#### Directions
When you retype the entries, keep each one exact and leave out the pictures.

#### Records for this exercise
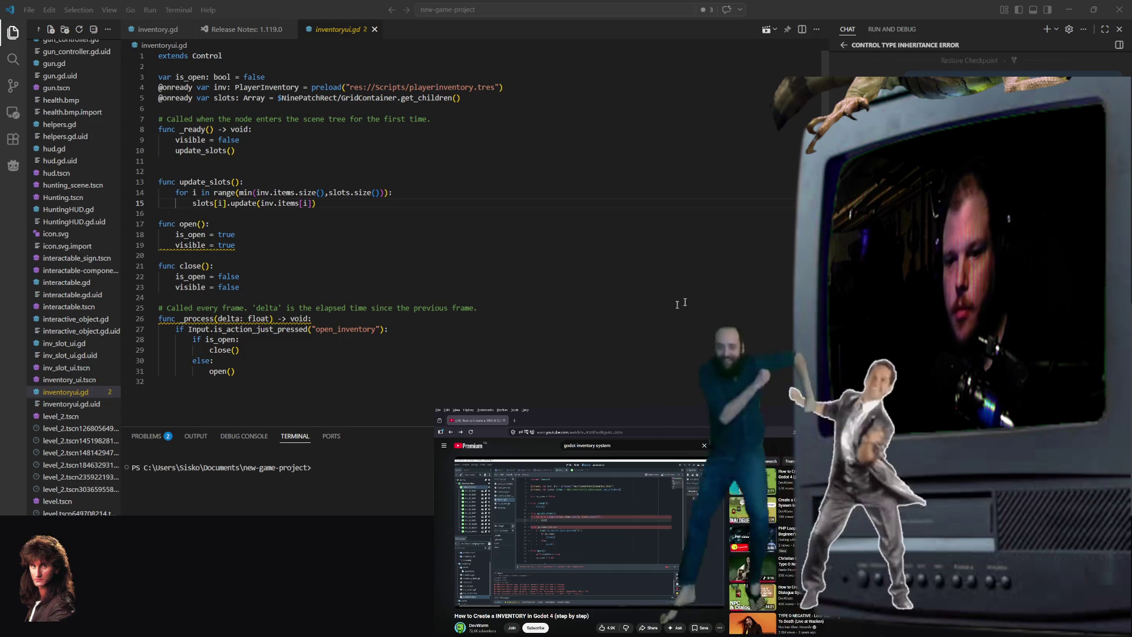
left_click(660, 309)
left_click(309, 319)
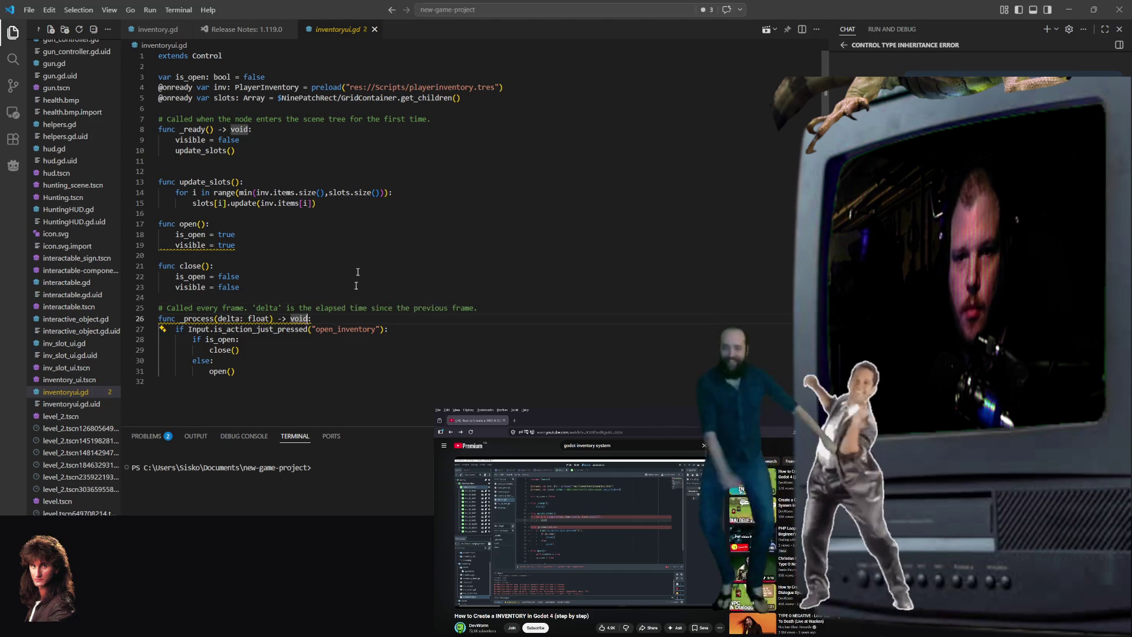
mouse_move(214, 251)
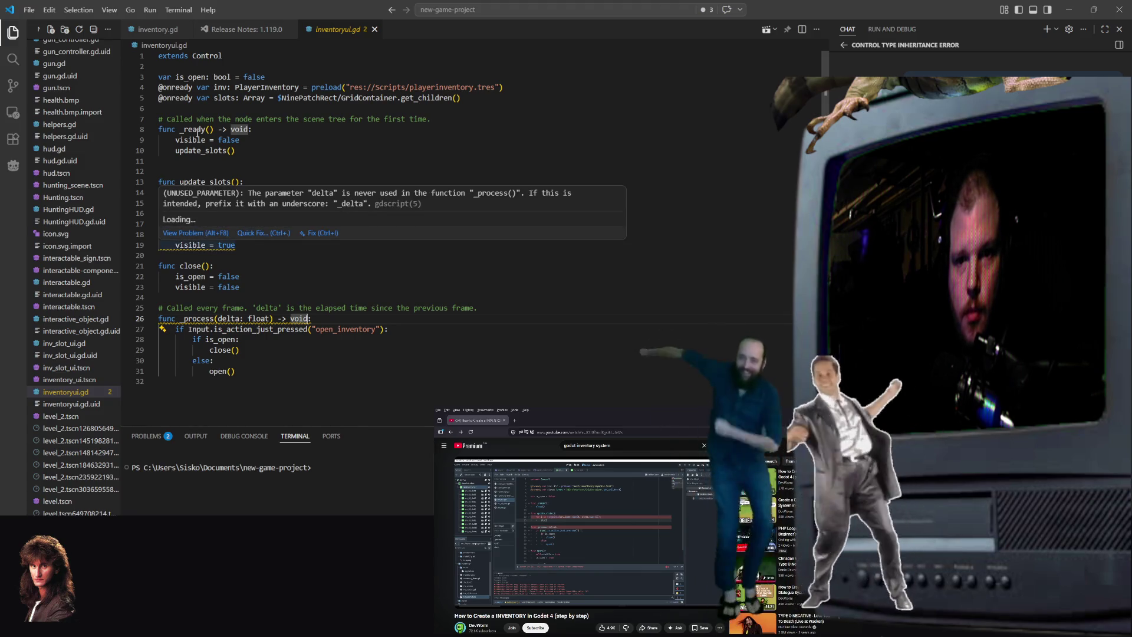
left_click(220, 319)
type("_")
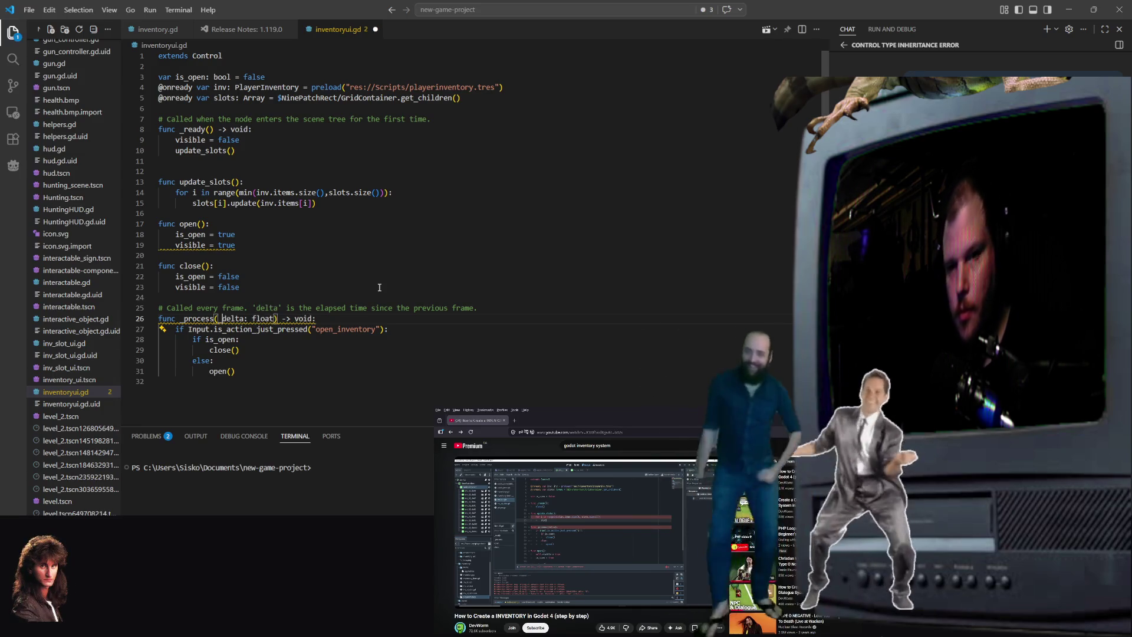
Read the warning on visible in open(), then glance at inv_slot_ui.gd and return.
left_click(306, 265)
mouse_move(196, 243)
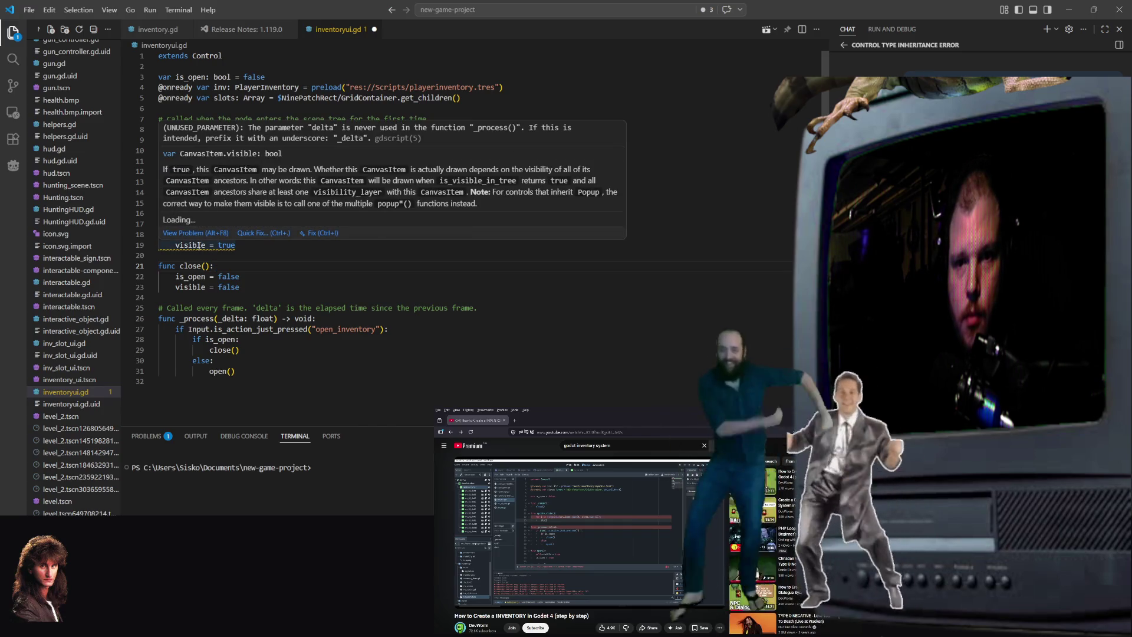
left_click(450, 276)
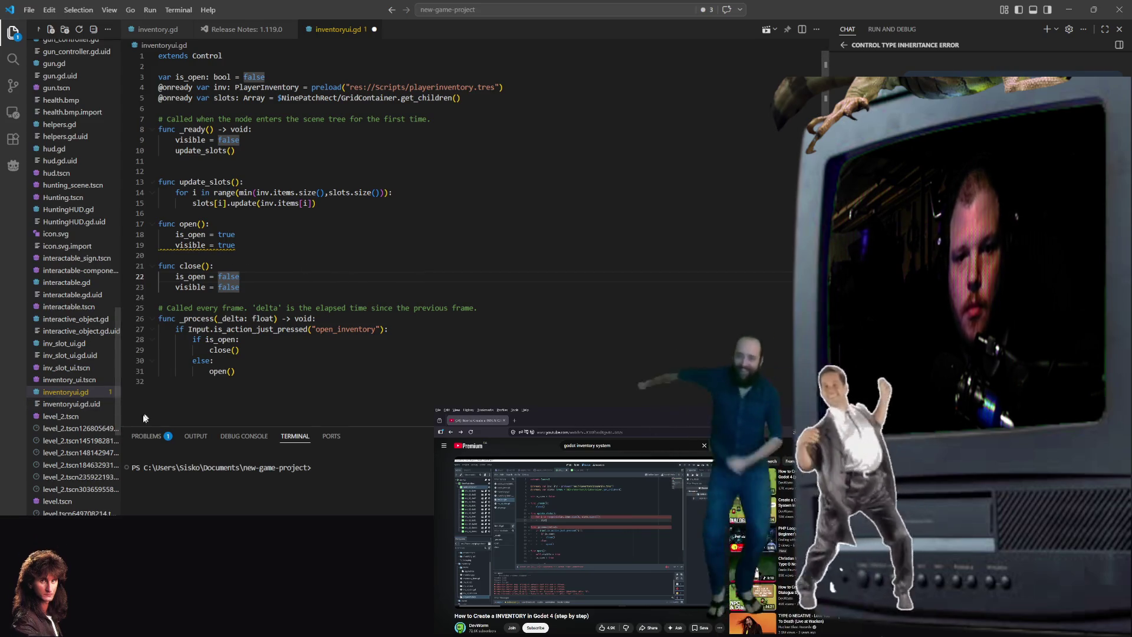
left_click(83, 347)
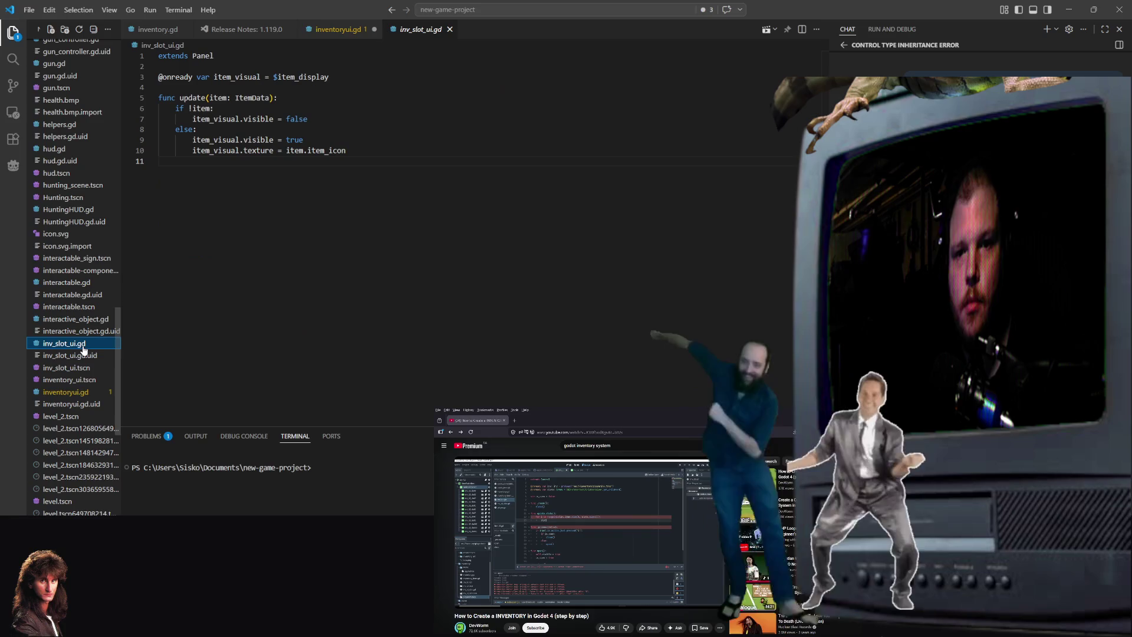
left_click(83, 394)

#### Result below
left_click(660, 309)
left_click(309, 319)
mouse_move(214, 251)
left_click(220, 319)
type("_")
Read the warning on visible in open(), then glance at inv_slot_ui.gd and return.
left_click(306, 265)
mouse_move(196, 243)
left_click(450, 276)
left_click(83, 347)
left_click(83, 394)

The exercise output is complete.